Vorgegebener Text
----

Gehirn, Nerven, Hormone

„Den größten Einfluss auf die Regulation von Genen haben nicht stoffliche Signale jedoch im Gehirn: Mit den Nervenzell-Systemen der fünf Sinne wahrgenommene, zwischenmenschliche Situationen werden vom Gehirn fortlaufend in biologische Signale verwandelt, die ihrerseits massive Effekte auf die Bereitstellung von Transkriptionsfaktoren haben. Dies erklärt, warum seelische Erlebnisse innerhalb kürzester Zeit zahlreiche Gene aktivieren oder abschalten können. Die Zeit von der Aktivierung eines Gens bis zur Fertigstellung des Proteins kann im Bereich weniger Minuten liegen.“ (8)

Nervensystem; Nerven, Hormone

Seelische Erlebnisse also sind die stärksten Ursachen zur Gen-Regulation. Dabei bewertet die Seele – unbewusst, unterbewusst oder bewusst – die über die Sinne eingegangenen Reize und aktiviert ihrer Bewertung entsprechend ein „Orchester“ von Genen. Das „Gen-Orchester“, das auf Reize antwortet, die als angenehm bewertet wurden, ist ein andersgeartetes als ein „Gen-Orchester“, das auf Reize antwortet, die als Gefahr eingeschätzt wurden.

----

Auflistung
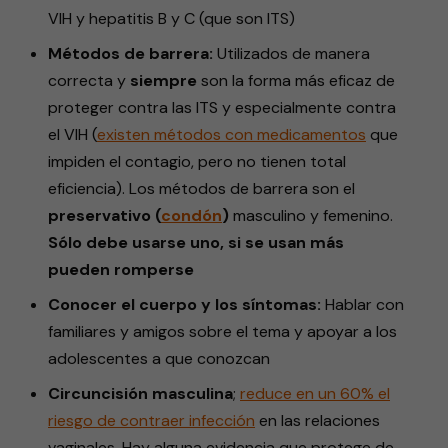
VIH y hepatitis B y C (que son ITS)
Métodos de barrera:
Utilizados de manera
correcta y
siempre
son la forma más eficaz de
proteger contra las ITS y especialmente contra
el VIH (
existen métodos con
medicamentos
que
impiden el contagio, pero no tienen total
eficiencia). Los métodos de barrera son el
preservativo (
condón
)
masculino y femenino.
Sólo debe usarse uno, si se usan más
pueden romperse
Conocer el cuerpo y los síntomas:
Hablar con
familiares y amigos sobre el tema y apoyar a los
adolescentes a que conozcan
Circuncisión masculina
;
reduce en
un 60% el
riesgo
de contraer infección
en las relaciones
vaginales. Hay alguna evidencia que protege de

----

Entnehmen Sie dem Text zur Gen-Regulation wortgetreu den Abschnitt, der mit „Nervensystem; Nerven, Hormone“ beginnt und mit „Gefahr eingeschätzt wurden.“ endet. Die Auflistung wird hierfür nicht gebraucht.

Nervensystem; Nerven, Hormone

Seelische Erlebnisse also sind die stärksten Ursachen zur Gen-Regulation. Dabei bewertet die Seele – unbewusst, unterbewusst oder bewusst – die über die Sinne eingegangenen Reize und aktiviert ihrer Bewertung entsprechend ein „Orchester“ von Genen. Das „Gen-Orchester“, das auf Reize antwortet, die als angenehm bewertet wurden, ist ein andersgeartetes als ein „Gen-Orchester“, das auf Reize antwortet, die als Gefahr eingeschätzt wurden.